Кстати, предисловие к роману для "Нашего современника" написал Леонид Иванович Бородин, с упоением читавший его в самиздате в начале 70-х и мечтавший опубликовать роман в своем журнале "Москва", о чем говорил мне сам. Неужели он до сих пор считает свою оценку "русского большевизма" более справедливой, нежели та, которую выстрадала Ирина Владимировна Римская-Корсакова?
Римская-Корсакова умерла за год до публикации романа, который вам, господа наши дорогие западные соотечественники, должно обязательно прочитать, так же как и Башилова, и митрополита Вениамина, и Виктора Кобылина.
Родная земля… Таинственная ее связь с душой человеческой.
В 1922 году молодая Анна Ахматова, осознав, что не может покинуть родину, защитилась клятвой:
А здесь, в глухом чаду пожара
остаток юности губя,
мы ни единого удара
не отклонили от себя.
И знаем, что в оценке поздней
оправдан будет каждый час…
Но в мире нет людей бесслезней,
надменнее и проще нас
Через сорок лет Ахматова, как завороженная, в стихотворении "Родная земля" повторила старую клятву новыми словами:
Но ложимся в нее и становимся ею,
Оттого и зовем так свободно — своею.
А в наше время, в годы очередной смуты, Валентин Распутин назвал свой рассказ чуть ли не ахматовской строчкой:
"В ту же землю".
Все возвращается на круги своя. Мы тоже за это десятилетие не отклонили от себя "ни единого удара", и опять же не найти никого "бесслезней, надменнее и проще нас", никуда не уехавших и ничего не предавших.
Срок придет, мы ляжем в ту же землю, где лежат наши герои и наши святые…

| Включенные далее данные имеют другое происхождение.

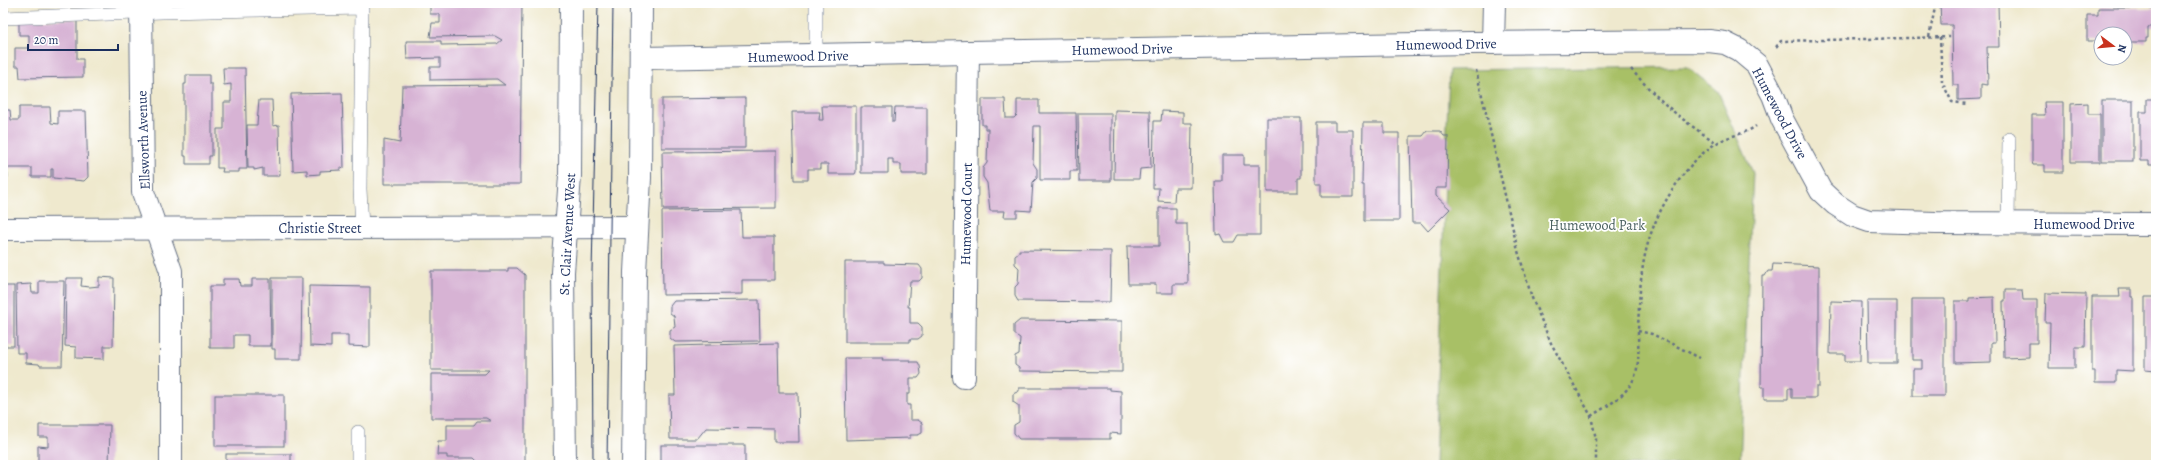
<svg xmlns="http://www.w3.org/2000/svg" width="2159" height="468" font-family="Alegreya,serif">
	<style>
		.green { fill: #a8c066; stroke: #627862 }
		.building { fill: #d7b3d4 }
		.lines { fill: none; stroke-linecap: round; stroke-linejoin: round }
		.lane-casing { stroke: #657085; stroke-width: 14 }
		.street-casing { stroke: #657085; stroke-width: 24 }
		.secondary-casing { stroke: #657085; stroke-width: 24 }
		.path { stroke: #657085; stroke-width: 2.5; stroke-dasharray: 3 3; stroke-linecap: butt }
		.lane { stroke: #fff; stroke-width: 13 }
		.street { stroke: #fff; stroke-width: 22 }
		.secondary { stroke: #fff; stroke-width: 22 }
		.tram { stroke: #1b2f5e; stroke-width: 1 }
		.labels { text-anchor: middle; stroke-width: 3.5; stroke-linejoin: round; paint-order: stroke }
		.street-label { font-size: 14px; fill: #1b2f5e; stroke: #fff }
		.park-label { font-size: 14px; fill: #4c6261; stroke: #fff }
	</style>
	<rect width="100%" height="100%" fill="#fff"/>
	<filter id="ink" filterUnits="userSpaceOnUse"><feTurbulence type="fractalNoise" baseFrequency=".025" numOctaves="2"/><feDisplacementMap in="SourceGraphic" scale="8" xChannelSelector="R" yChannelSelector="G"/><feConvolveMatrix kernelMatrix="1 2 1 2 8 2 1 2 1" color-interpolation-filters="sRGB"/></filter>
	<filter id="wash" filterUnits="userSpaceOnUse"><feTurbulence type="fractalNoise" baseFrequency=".012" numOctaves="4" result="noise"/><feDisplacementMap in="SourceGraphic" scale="16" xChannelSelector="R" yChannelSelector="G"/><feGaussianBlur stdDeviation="0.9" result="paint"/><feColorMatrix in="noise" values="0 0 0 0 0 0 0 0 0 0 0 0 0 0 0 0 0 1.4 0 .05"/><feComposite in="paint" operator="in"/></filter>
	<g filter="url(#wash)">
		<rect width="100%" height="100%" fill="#efe9ce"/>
		<polygon class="green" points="1687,67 1718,91 1753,173 1740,465 1435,465 1449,70"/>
		<g id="blocks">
			<g class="building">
				<polygon points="430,3 522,3 520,184 384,184 384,140 400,143 402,86 505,85 497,79 430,80 430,67 440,67 440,58 407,59 406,41 441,41 441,45 497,44 502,40 495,36 430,37 432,23 440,23 440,14 430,14"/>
				<polygon points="1940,3 1998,3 1999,47 1987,47 1988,85 1981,84 1981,99 1958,100 1958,85 1953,85 1952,25 1941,25"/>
				<polygon points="2098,8 2155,8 2155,27 2148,27 2148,38 2146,38 2146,42 2125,42 2125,34 2101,34 2101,42 2098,42 2098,41 2087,41 2087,15 2098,15"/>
				<polygon points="77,19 77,59 83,59 83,77 20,78 19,66 15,66 15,48 29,48 29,35 19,35 19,20"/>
				<polygon points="223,68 245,68 247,169 239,169 239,172 222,172 223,168 217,168 217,129 224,129 224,102 231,102 231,84 224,85"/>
				<polygon points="186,75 209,75 209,84 212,84 212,156 209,156 209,164 186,164 186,156 184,156 184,84 186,84"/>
				<polygon points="342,93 344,168 341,167 341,170 320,171 320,174 307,175 307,170 293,171 291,94"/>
				<polygon points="745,98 745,148 662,148 662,99"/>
				<polygon points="982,99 1005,99 1006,118 1014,118 1017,115 1017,100 1039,100 1039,113 1076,113 1077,171 1070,171 1070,180 1040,180 1040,126 1034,126 1033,163 1037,169 1037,178 1033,182 1031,211 1017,210 1017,217 1004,217 1005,211 990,211 987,183 983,177 983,168 987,163 988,129 985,129 985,125 982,125"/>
				<polygon points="2147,99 2156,99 2156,165 2149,165 2149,161 2140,161 2140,112 2147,112"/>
				<polygon points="259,100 272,100 273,126 279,125 280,176 263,176 263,168 254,170 254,168 248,168 247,125 257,125"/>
				<rect x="2102" y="100" width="31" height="61"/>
				<polygon points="2044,102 2063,102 2063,172 2045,172 2045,165 2033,165 2032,162 2032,115 2045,115"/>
				<polygon points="2088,103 2088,114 2100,114 2100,162 2071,162 2071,104"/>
				<polygon points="822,106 856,106 856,172 855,174 828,174 828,164 820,164 820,169 808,169 808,180 794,180 792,112 820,112 819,120 823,120"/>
				<polygon points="19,107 50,107 51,123 58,124 58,111 86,111 88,177 84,181 53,178 53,169 51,169 51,177 32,177 32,168 7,168 8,177 3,177 3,110 10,110 11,120 19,120"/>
				<polygon points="861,107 892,107 892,122 894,122 895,107 927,107 927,174 901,174 901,164 893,164 893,159 888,159 888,173 861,173"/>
				<polygon points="1115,110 1150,111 1151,168 1140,169 1139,179 1114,179"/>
				<polygon points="1162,111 1183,112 1183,123 1192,123 1191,188 1175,188 1174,202 1158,201 1159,188 1153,188 1154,121 1161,121"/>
				<polygon points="1078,113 1111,113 1111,181 1079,181"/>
				<polygon points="1267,118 1301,118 1301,178 1298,178 1298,192 1267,192"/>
				<polygon points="1316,122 1335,122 1335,130 1353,130 1353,197 1321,197 1321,183 1316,183"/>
				<polygon points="1363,123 1384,123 1384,133 1399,133 1399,221 1364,221 1364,185 1362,185"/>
				<polygon points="1427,131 1440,131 1444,136 1448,136 1447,188 1436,188 1436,196 1450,209 1428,231 1421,223 1412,223 1410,136 1423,136"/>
				<polygon points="776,151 776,208 663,209 662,152"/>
				<polygon points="1222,155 1244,155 1244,165 1260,165 1260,235 1238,235 1234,242 1224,242 1220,234 1216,235 1215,181 1222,181"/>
				<polygon points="1159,208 1176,208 1176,224 1187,224 1188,284 1173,284 1173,293 1156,293 1156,284 1128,284 1127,246 1159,246"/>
				<polygon points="741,210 742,237 774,237 774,280 742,280 742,294 663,295 662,211"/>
				<polygon points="1019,250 1111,251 1110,302 1018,301 1015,296 1015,287 1018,284 1019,268 1015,264 1015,255 1019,252"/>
				<polygon points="845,262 884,262 884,264 919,265 922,269 922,278 919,281 910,281 908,307 910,307 910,323 918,323 922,327 922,336 918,339 910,339 910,342 845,342"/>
				<polygon points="1773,264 1819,266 1819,387 1816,387 1816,398 1792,398 1792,388 1788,388 1788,399 1764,399 1764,387 1761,387 1762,276 1765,276 1768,271 1772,271"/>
				<polygon points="508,268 517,268 525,275 525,465 474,465 478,462 474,458 447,458 447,455 437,455 438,441 447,441 447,425 474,425 477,421 491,421 486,418 431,418 431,374 485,374 489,370 431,370 431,271 508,271"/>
				<polygon points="99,277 114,278 113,346 104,346 104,359 76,358 76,347 65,346 66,278 82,278 81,286 90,287 99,286"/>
				<polygon points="272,278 302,278 301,359 275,359 275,349 272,349"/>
				<polygon points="223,279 239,279 240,286 252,286 252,279 270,279 271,346 248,346 248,335 234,335 234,348 210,348 210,286 223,286"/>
				<polygon points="39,281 64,281 62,366 40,366 39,364 26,363 26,353 17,353 16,285 31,284 32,293 39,293"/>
				<rect x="3" y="286" width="11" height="60"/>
				<polygon points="309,286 370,287 370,347 348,346 348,335 331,335 331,347 310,346"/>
				<polygon points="2119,289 2131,289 2131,297 2133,297 2133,371 2116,370 2116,383 2095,383 2095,371 2092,371 2092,297 2120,297"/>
				<polygon points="2005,290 2022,290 2023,300 2037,300 2037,343 2029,343 2029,357 2004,358 2003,301 2005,301"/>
				<polygon points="2046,293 2086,294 2085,347 2075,347 2075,368 2049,368 2050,323 2045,323"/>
				<polygon points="1994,297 1995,343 1991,343 1991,362 1955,363 1955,301 1969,301 1969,298"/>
				<polygon points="2145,297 2156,297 2156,371 2145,370"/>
				<polygon points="1912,299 1945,299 1945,396 1913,396 1913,369 1922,369 1922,360 1912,360"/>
				<polygon points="759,300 760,341 675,342 670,338 670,330 675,327 674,316 670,313 670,306 674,301"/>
				<polygon points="1831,301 1861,302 1860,361 1845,361 1845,354 1830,354"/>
				<polygon points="1867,301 1897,301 1897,363 1868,363"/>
				<polygon points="1020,320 1122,321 1122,372 1019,371 1019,368 1015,365 1015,356 1019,354 1020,338 1014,334 1014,325"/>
				<polygon points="778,343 779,393 798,393 799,442 774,442 774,429 706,428 697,439 670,439 669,395 675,395 674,346"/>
				<polygon points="845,358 883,358 882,360 910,360 910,362 918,362 920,366 921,374 918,378 910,378 910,394 907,394 907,405 910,405 910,420 918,420 922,423 922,433 918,435 910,435 910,438 846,440"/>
				<polygon points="1019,388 1110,388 1110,390 1121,391 1121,434 1110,433 1110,439 1019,439 1014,433 1014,425 1019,422 1019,406 1013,402 1013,394 1019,391"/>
				<rect x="215" y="395" width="69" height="51"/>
				<polygon points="39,425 110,425 109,465 38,465 38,446 48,447 48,437 39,437"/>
				<rect x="661" y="445" width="84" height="20"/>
				<rect x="226" y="454" width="65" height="11"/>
			</g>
		</g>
	</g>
	<g filter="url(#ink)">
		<use href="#blocks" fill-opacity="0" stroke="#657085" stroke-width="1"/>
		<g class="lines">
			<defs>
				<g id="lane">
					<polyline points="3,18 162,12 362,8 360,189 362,228"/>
					<polyline points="816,56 816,3"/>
					<polyline points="2008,224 2009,139"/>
					<polyline points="358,432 358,465"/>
				</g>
				<g id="street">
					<polyline points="141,3 143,192 171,271 171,465"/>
					<polyline points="1493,43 1494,3"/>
					<polyline points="642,58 1470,43 1709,41 1725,43 1739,50 1757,65 1773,95 1782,119 1821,191 1835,204 1852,215 1869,221 1936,223 2156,224"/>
					<polyline points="964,377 968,52"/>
				</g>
				<g id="secondary">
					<polyline points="3,229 636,227"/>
					<polyline points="565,465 563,272 570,176 571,3"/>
					<polyline points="633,465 635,272 640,178 641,3"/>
				</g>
			</defs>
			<use href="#lane" class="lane-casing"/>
			<use href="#street" class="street-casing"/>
			<use href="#secondary" class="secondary-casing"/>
			<g class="path">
				<polyline points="1929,37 1936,3"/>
				<polyline points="1940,37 1942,82 1952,102 1967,104"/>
				<polyline points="1776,47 1781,41 1951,37"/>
				<path d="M1631 69C1659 101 1682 121 1717 143"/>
				<polyline points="1476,70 1518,251 1532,298 1551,343 1591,416 1596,439 1596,465"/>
				<polyline points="1638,331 1652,334 1700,358"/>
				<path d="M1591 416C1607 406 1628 395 1635 376 1640 361 1638 346 1638 331 1640 273 1642 236 1675 186 1685 171 1701 152 1717 143 1729 135 1744 135 1756 126"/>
			</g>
			<use href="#lane" class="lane"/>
			<use href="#street" class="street"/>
			<use href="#secondary" class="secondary"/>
			<g class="tram">
				<polyline points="593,465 592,272 598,3"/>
				<polyline points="607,465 613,3"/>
			</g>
		</g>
	</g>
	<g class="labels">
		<g class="street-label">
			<text transform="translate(1446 44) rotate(-1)" y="5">Humewood Drive</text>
			<text transform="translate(1122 49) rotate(-1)" y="5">Humewood Drive</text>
			<text transform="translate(798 56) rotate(-1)" y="5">Humewood Drive</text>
			<text transform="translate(1780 113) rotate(62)" y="5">Humewood Drive</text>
			<text transform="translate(143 140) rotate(-92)" y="5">Ellsworth Avenue</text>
			<text transform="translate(966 214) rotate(-89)" y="5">Humewood Court</text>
			<text x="2084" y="229">Humewood Drive</text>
			<text x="320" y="233">Christie Street</text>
			<text transform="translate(567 234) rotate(-87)" y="5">St. Clair Avenue West</text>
		</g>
		<g class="park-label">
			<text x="1597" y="230">Humewood Park</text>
		</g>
	</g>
	<rect width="2159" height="468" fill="none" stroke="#fff" stroke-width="16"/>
	<g transform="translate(2113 46) rotate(106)"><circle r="19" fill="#ffffff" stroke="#a4acbf"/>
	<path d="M0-3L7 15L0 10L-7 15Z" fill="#c8321e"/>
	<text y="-6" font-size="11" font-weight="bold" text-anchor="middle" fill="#1b2f5e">N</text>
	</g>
	<path d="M28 44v6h90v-6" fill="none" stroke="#1b2f5e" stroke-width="2"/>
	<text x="34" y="44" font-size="12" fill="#1b2f5e" stroke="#ffffff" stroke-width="3" paint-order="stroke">20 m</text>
</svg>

А потому вас, кого положат в другую, не русскую, землю, я прошу об одном: вы свободны во всех своих мыслях и чувствах, но не осуждайте живущих на своей земле в страшное время и не учите нас, как любить родину.
4 ВЫСШАЯ РАСА
Выступление на совещании молодых писателей России
Если хорошо подумать — можно все-таки догадаться, почему так называемый цивилизованный мир не любит Россию и боится ее. Нелюбовь родилась задолго до русского коммунизма. Она была при Иване Грозном и при Петре Великом, при Александре Первом и при Николае Втором…
Страх перед военной и материальной мощью? Да, но это не все. Мы терпим поражения то в Крымской войне, то в Японской, то в перестройке; мощь проходит, а неприязнь остается. Мистический ужас перед географическим беспределом? Неприятие чуждого Западу Православия? Да, все это так… Но главная причина в чем-то другом…

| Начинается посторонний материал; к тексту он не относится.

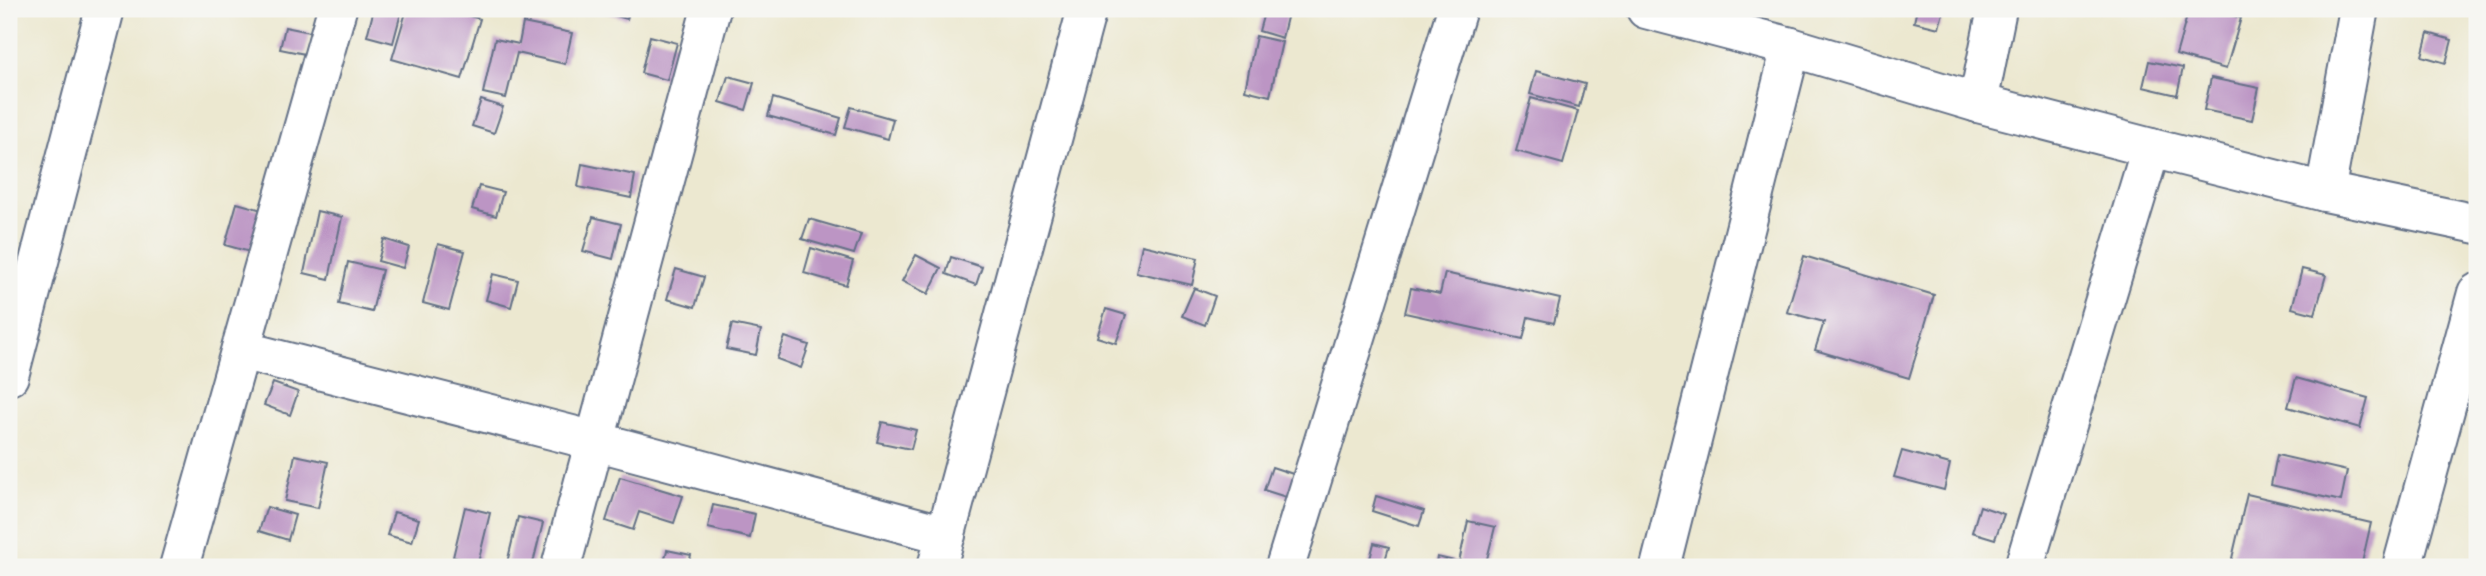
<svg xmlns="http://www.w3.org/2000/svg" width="2486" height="576" viewBox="0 0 2486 576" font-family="'Playpen Sans',sans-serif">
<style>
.building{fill:#bc95c4}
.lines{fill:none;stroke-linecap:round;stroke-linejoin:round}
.minor-casing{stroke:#647086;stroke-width:42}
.minor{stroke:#fff;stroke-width:38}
</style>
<rect width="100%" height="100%" fill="#f6f6f2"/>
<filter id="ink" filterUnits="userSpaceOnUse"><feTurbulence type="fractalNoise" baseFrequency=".0143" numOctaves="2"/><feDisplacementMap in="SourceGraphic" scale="14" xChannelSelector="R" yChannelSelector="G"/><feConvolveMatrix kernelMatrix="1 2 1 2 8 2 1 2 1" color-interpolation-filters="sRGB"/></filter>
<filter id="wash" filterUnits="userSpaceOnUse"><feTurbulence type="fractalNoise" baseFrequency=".00686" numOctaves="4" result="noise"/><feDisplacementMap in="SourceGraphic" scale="28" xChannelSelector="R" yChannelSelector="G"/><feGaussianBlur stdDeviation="1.57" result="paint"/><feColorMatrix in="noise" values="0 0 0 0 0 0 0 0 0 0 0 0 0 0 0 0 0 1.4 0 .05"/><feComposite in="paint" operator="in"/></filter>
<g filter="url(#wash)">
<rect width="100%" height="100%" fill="#ece8d0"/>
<g id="blocks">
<g class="building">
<path d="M374,9H402L393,43L367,36Z"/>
<path d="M407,9H446L480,19L462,79L392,59Z"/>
<path d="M592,9H630L627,19Z"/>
<path d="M1265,9H1289L1282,38L1259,31Z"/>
<path d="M1917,9H1944L1939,28L1914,22Z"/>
<path d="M2189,9H2211L2241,18L2226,69L2176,55Z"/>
<path d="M523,23L572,33L565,64L517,53L506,98L483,93L495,39L519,44Z"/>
<path d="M285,27L310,32L305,54L280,49Z"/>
<path d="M2428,33L2452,40L2446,63L2422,56Z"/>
<path d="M650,36L677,43L667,80L641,73Z"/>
<path d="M1256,36L1282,42L1270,96L1245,90Z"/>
<path d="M2149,61L2183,68L2177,95L2143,87Z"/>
<path d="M1536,71L1585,84L1579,107L1530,94Z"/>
<path d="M728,76L754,83L746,110L720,102Z"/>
<path d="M2211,78L2259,88L2252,120L2204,110Z"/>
<path d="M773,98L841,118L836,135L768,116Z"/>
<path d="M1531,98L1578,111L1563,164L1516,151Z"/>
<path d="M481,100L503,107L494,133L472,126Z"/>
<path d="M851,107L893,119L888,139L845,127Z"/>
<path d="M582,164L635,175L631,198L578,187Z"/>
<path d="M479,186L503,192L496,216L472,209Z"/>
<path d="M237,203L262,210L250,252L225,245Z"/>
<path d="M317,211L342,217L329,279L304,273Z"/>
<path d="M593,217L621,224L613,259L583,251Z"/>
<path d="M809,219L861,234L854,254L802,239Z"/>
<path d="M384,239L409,247L403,268L378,261Z"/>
<path d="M438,244L465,251L449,310L423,303Z"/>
<path d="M1142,245L1198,258L1192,285L1136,272Z"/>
<path d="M811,248L853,261L846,285L804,273Z"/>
<path d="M916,255L941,268L928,294L902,281Z"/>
<path d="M1804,256L1934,295L1909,378L1815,350L1824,322L1787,312Z"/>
<path d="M951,257L982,267L976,285L946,274Z"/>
<path d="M348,262L382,270L372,312L339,304Z"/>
<path d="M676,269L704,277L695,307L667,299Z"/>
<path d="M2302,269L2326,275L2315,314L2292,308Z"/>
<path d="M1445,273L1560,299L1554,323L1528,317L1523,339L1405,313L1411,288L1440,294Z"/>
<path d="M493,274L518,280L511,307L486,300Z"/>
<path d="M1194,288L1215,296L1205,325L1182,316Z"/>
<path d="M1106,309L1126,315L1116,343L1097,337Z"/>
<path d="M732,324L761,330L756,355L726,349Z"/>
<path d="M785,337L809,345L801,368L777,359Z"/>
<path d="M2296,378L2368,398L2360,428L2288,407Z"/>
<path d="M273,383L298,392L290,415L264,405Z"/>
<path d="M882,422L916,430L911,449L877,442Z"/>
<path d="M1902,451L1950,464L1944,490L1894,477Z"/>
<path d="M295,455L328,462L318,508L285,501Z"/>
<path d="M2277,455L2347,471L2341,501L2271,485Z"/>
<path d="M1272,467L1296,475L1289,498L1264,490Z"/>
<path d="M620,477L683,496L674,523L639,512L633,530L606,521Z"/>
<path d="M2247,494L2371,523L2361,567H2230Z"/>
<path d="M1376,496L1424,511L1419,526L1372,511Z"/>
<path d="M713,505L755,514L750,538L708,528Z"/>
<path d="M1980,506L2004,514L1995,539L1972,532Z"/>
<path d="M267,507L295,515L288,540L259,531Z"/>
<path d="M465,507L490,513L478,563L453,557Z"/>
<path d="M394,512L419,519L412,542L387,535Z"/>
<path d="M518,517L543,523L532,567H506Z"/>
<path d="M1468,521L1495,527L1485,567H1435L1437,557L1459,562Z"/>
<path d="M1374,543L1389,547L1383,567H1368Z"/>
<path d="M667,550L691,555L688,567H663Z"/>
</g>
</g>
</g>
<g filter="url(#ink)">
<use href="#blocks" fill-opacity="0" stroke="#647086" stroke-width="2"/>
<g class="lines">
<defs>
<g id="minor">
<path d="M1646,9L1791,47L1978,103L2151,148L2325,192L2477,224"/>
<path d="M1978,103L1997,9"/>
<path d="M2325,192L2359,9"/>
<path d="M241,350L595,441L946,535"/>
<path d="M9,376L105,9"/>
<path d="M179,567L337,9"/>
<path d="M561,567L711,9"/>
<path d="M937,567L1087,9"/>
<path d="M1285,567L1457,9"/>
<path d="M1660,567L1791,47"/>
<path d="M2024,567L2151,148"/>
<path d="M2402,567L2477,293"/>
</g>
</defs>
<use href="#minor" class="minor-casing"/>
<use href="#minor" class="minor"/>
</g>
</g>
<rect width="2486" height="576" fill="none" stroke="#f6f6f2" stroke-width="35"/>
</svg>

Бродил я недавно по калужскому базару и разгадывал эту загадку. И вдруг полуспившийся мужичок с ликом кирпичного цвета, небритый, в засаленной куртяшке, помог мне додумать мои мысли… Он стоял в окружении нескольких помятых жизнью пожилых друзей, они торговали гвоздями, гайками и болтами и ждали, когда откроется палатка, чтобы сдать рюкзак стеклотары, и он, чтобы повеселить душу, играл на аккордеоне… Каждый из компании — поговори с ним — личность, философ, характер — а перед музыкой все люди соборны. Я прислушался… Сначала мой земляк сыграл "Синенький скромный платочек", потом отступил лет на девяносто и довольно сносно и с чувством исполнил вальс "На сопках Маньчжурии", а заодно и какой-то жестокий романс начала века выплеснул в зябкое мартовское утро, а потом вдруг перешагнул на несколько столетий назад и, самозабвенно растягивая мехи, выдохнул из бессмертного ямщицкого репертуара: "Вот мчится тройка почтовая…"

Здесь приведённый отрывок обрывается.